Seminars Archive

Tue 18 Jan, at 10:00 - Seminar Room T2

Few-photon processes in the XUV and soft x-ray range: Opportunities and Difficulties

P. Lambropoulos
IESL – FORTH and Department of Physics, Univ. of Crete, Greece

About fifty years ago, the first laser-induced two-photon absorption in an atomic vapor was observed in Cesium. With the subsequent developments in laser technology, the field of multi-photon processes and strong field phenomena evolved through a series of stages, the most recent one being dominated by ultrashort pulses whose absolute phase may also be controlled. In view of the recent appearance of sources of significant intensity and subpicosecond pulse duration in the XUV and shorter wavelength range, which aspects of novel atomic and molecular physics would become available for exploration? What can we learn and expect from the experience of the previous fifty years? What are the differences from and similarities with strong field interactions in the infrared and optical range? I discuss the operational meaning of the various intensity regimes in this new wavelength range, including issues of perturbative versus non-perturbative behavior, as well as time-dependent versus transition probability per unit time. Would few- or multi-photon processes be of interest and what would we learn? Since photons in the energy range of, say 40 eV and above would interact significantly with electrons below the valence shells, we need to ask what information such processes would reveal.
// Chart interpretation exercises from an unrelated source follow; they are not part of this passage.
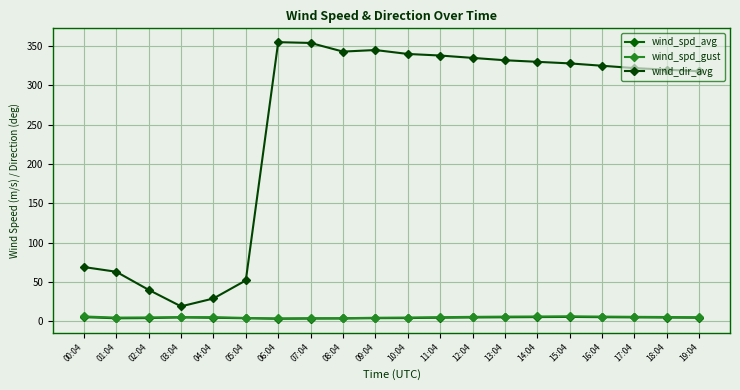

List the labels in order of wind_spd_avg value, smallest first.

06:04, 07:04, 08:04, 01:04, 05:04, 09:04, 02:04, 10:04, 04:04, 19:04, 11:04, 18:04, 12:04, 03:04, 17:04, 13:04, 16:04, 00:04, 14:04, 15:04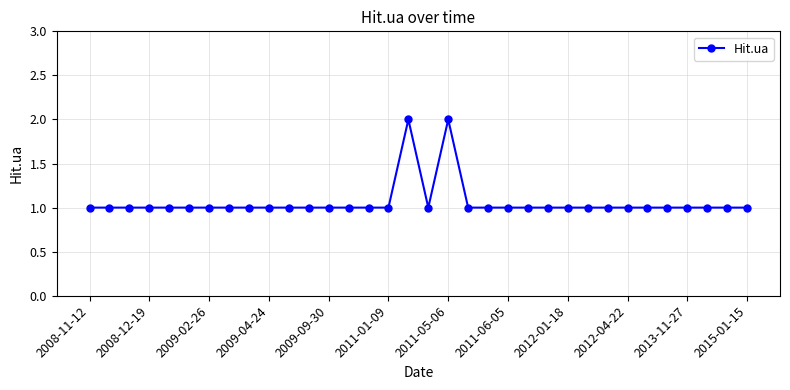

Count the number of data series in this chart.

1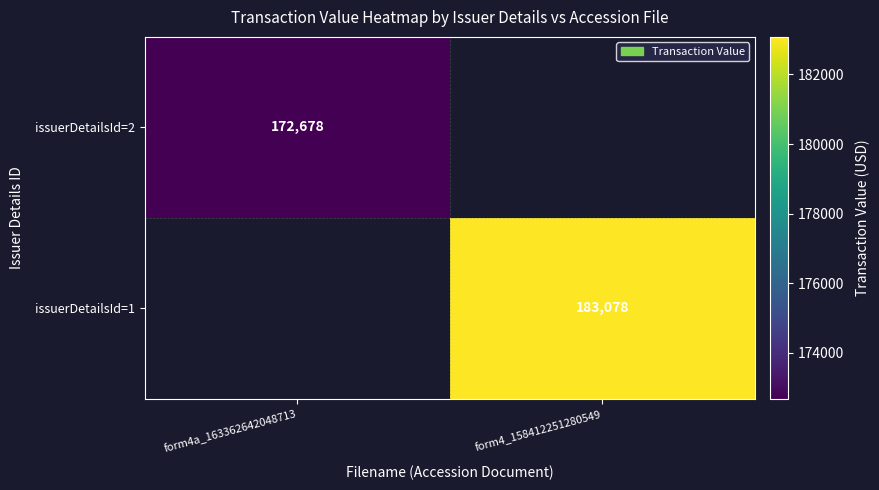

The value of issuerDetailsId=2 at form4a_163362642048713 is 67599. True or false?

False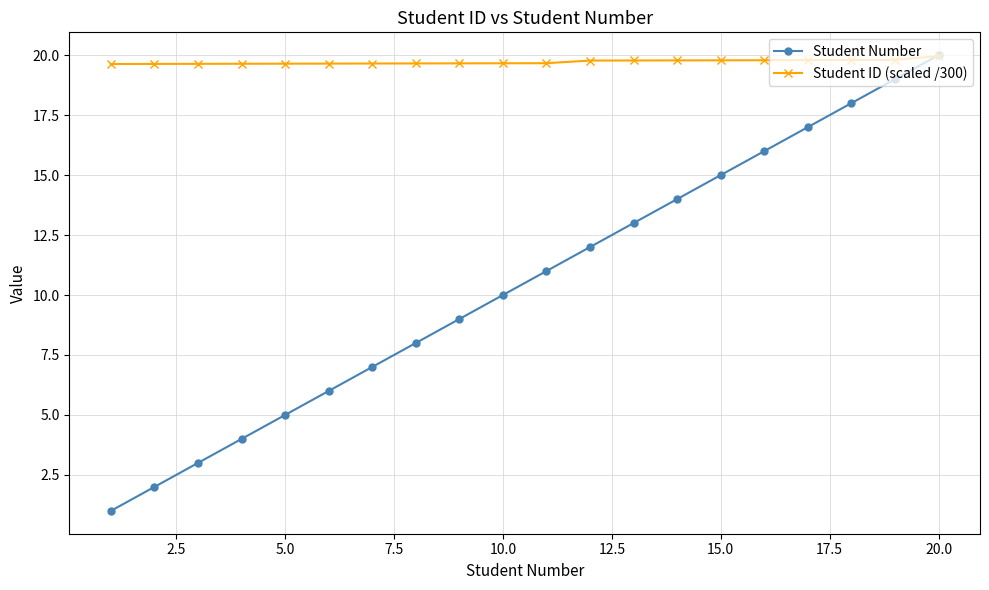

What is the value of the Student Number point at the 12th from the left?

12.0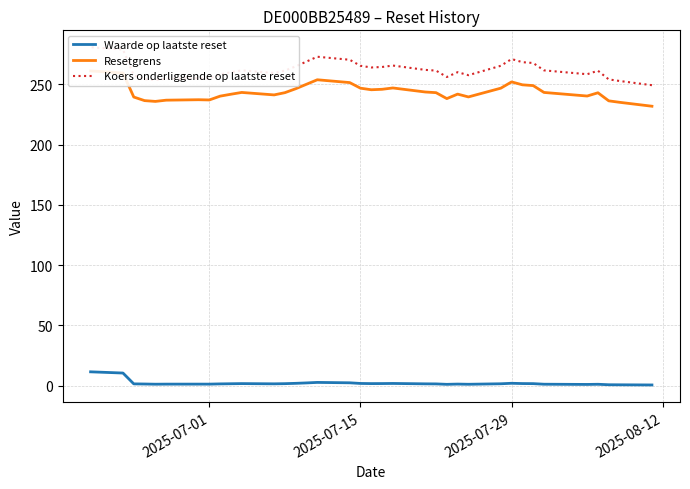

At how many categories does at least one series exceed 121?

37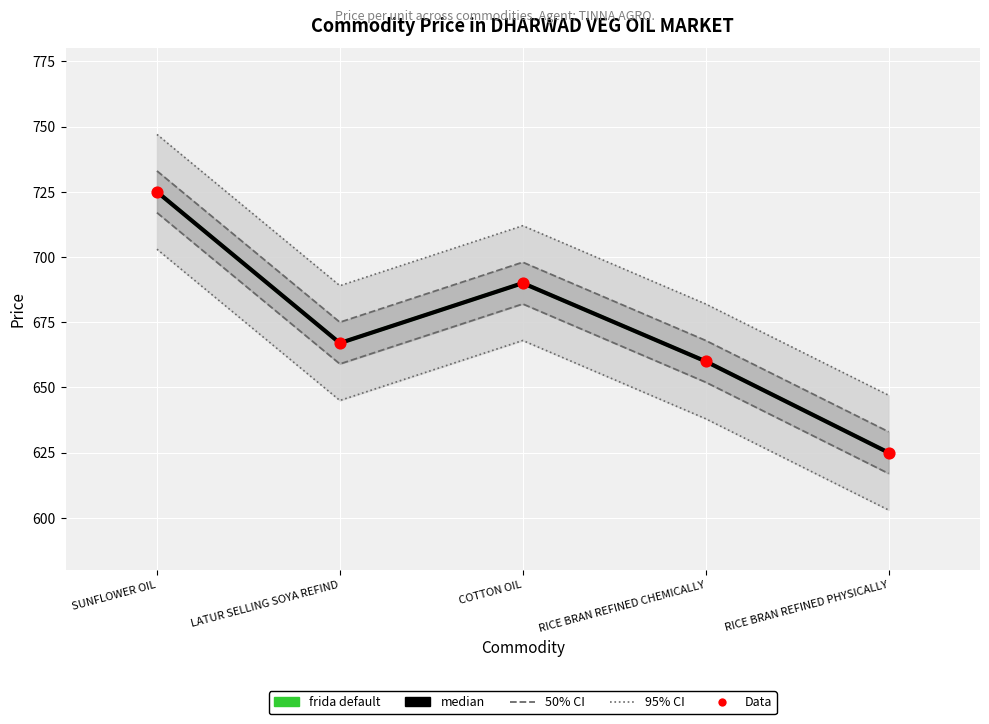

Which series has the largest total across all categories?

frida default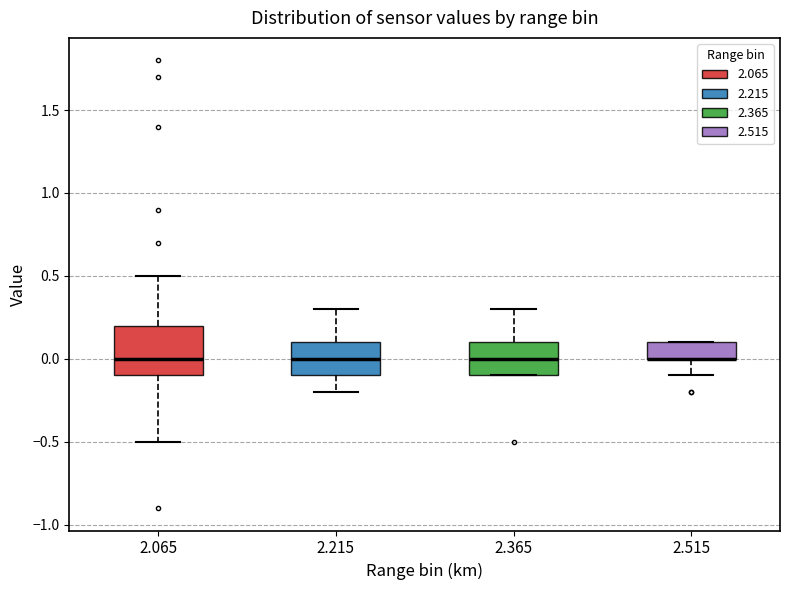

Where does the upper whisker of the box at x = 2.365 end on the y-axis? The values are not printed on the chart, so give them approximately, as read against the axis.

0.3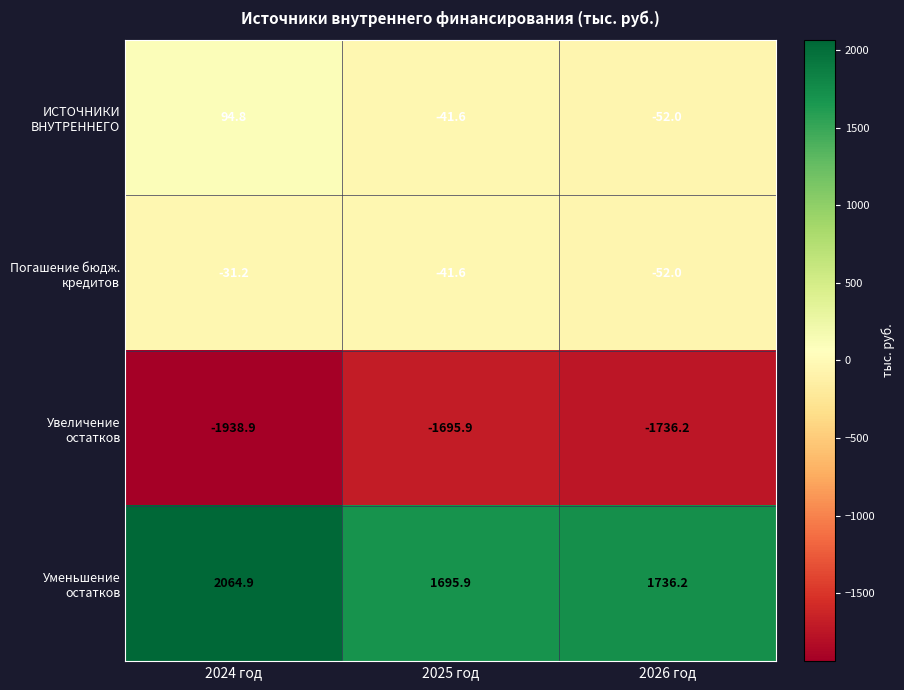

Reading left to right, extract all data points from this chart.

ИСТОЧНИКИ ВНУТРЕННЕГО: 94.8	-41.6	-52.0
Погашение бюдж. кредитов: -31.2	-41.6	-52.0
Увеличение остатков: -1938.9	-1695.9	-1736.2
Уменьшение остатков: 2064.9	1695.9	1736.2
One aspect that immediately suggests itself is the few-photon excitation of multiply excited electronic states, including those of the Auger type. If the intensities available will allow, say, two- to four-photon processes, then indeed hitherto largely unexplored manifolds of atomic excitations will become accessible. The way such manifolds couple multiple excitations to multiple continua would become accessible to experimental investigation for the first time. The demands on intensity, photonenergy range and pulse duration need to be carefully estimated. If the relative phase of beams with different but commeasured frequencies could be controlled, then additional aspects pertaining to coherent control of transitions and products of photobreakup could be profitably explored, as has been done in the optical and near UV range. The combination and synchronization of short-wavelength with optical laser pulses has already been shown theoretically to promise information on the coupling of highly excited states. It is also possible to exploit such a combination towards exploring the pulse duration and shape of the XUV pulse. Quantitative ideas along these lines will also be discussed.